Emmy voters, when they find a show they like, tend to reward it again and again — until they don't. And once a series is snubbed, it's rare that it returns to favor.
CBS' legal drama "The Good Wife" may well force the issue, though, having delivered what many critics believe to be the best season of its five-year run. The program's creators, husband-and-wife show runners Robert and Michelle King, tore apart the show's law firm, pitting Alicia (Julianna Margulies) and Cary (Matt Czuchry) against their former colleagues at Lockhart Gardner. Then, in the season's 15th episode, they killed off one of the show's most popular characters, attorney Will Gardner (Josh Charles), in a shocking, sudden act of senseless violence that, once again, irrevocably changed the show's dynamics.
"There's an addictive quality to going for the big, bold plot move, but that's never been our show," Robert says, with Michelle quickly adding, "We had the big, bold plot move forced upon us."

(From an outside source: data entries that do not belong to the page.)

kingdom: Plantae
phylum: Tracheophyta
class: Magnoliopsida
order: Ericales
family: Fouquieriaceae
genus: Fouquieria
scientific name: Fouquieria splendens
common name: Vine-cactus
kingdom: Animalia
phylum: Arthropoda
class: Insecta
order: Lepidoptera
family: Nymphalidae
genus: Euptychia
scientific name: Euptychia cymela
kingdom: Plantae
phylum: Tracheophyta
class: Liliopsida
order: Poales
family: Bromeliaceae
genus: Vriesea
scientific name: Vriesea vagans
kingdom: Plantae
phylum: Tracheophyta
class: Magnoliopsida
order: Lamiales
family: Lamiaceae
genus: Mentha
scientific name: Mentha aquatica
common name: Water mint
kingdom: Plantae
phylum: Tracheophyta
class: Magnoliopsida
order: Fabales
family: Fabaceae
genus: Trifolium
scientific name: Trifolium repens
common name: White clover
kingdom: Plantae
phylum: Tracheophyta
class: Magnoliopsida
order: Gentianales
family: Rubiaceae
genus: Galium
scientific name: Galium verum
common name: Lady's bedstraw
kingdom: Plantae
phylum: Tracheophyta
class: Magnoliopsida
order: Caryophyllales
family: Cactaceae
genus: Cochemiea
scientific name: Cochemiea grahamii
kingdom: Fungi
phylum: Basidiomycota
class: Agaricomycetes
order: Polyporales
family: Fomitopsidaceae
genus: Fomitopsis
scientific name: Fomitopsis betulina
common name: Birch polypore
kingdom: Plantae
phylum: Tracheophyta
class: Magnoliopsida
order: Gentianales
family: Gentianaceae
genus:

She's referring to Charles' decision not to renew his contract and to leave the series, something he wanted to do after the fourth season, though he was persuaded (by Margulies, using the sort of logical maneuvering that has served Alicia well) to return this year for 15 episodes. Charles' exit gave the Kings the chance to deal with death — a subject they feel TV glosses over ("Someone dies and you're off to the next episode," Robert says) — as well as effectively end the long-running love triangle between Alicia, her estranged husband, Peter (Chris Noth), and Will.
"We needed something that pushed Alicia toward more independence," Robert says. "The other thing is, having a love triangle can be like having a monkey on your back. The audience wants to see it, but there are only so many ways to play it. So we welcomed getting off that merry-go-round."
By focusing more this season on the relationships between the show's core characters and less on revolving guest stars and legal cases, "The Good Wife" won the kind of praise usually reserved for small-batch, premium-cable series. The question now is: Did enough Emmy voters notice? After being nominated for drama series in its first two seasons (and winning Emmys for star Margulies and supporting actress Archie Panjabi), "The Good Wife" found diminishing returns for its third and fourth years, failing to be nominated for series and, last season, seeing only one regular cast member (Christine Baranski) recognized.
There is some precedent for a turnaround. "Friends," another series that had its share of relationship shifts (not to mention the on-again, off-again Ross-and-Rachel thing — a relationship that may have benefited from a random act of violence), fell out of favor after its first two seasons only to receive nominations for its fifth and sixth years. It was then snubbed again, finally returning and winning for its eighth season.
"Whichever way the Emmys decide, we're very happy about this year," Robert King says. "When you look at all the great shows on, it's an almost impossible decision. They could hand out Emmys like they give awards to kids at soccer games, for all I care, as long as these great actors and creators keep doing fantastic work."
The distinct difference between "The Good Wife" and competitors such as "Mad Men," "Breaking Bad" and "House of Cards" is in the length of its season. The Kings produce 22 episodes a year — when we spoke, they were putting the finishing touches on Season 5 while ramping up the writers room for next season — which necessitates creating two major story arcs each season.
"We complain," Michelle King says, "but there's a real upside to it too. It allows us to stay current with what's going on. There's a newspaper element to it."
A bigger hurdle, at least for some male voters, might be the show's title.
"My writer friends won't be caught dead watching a show called 'The Good Wife,'" Robert says. "I wish we had come up with 'Game of Thrones' first and called it that."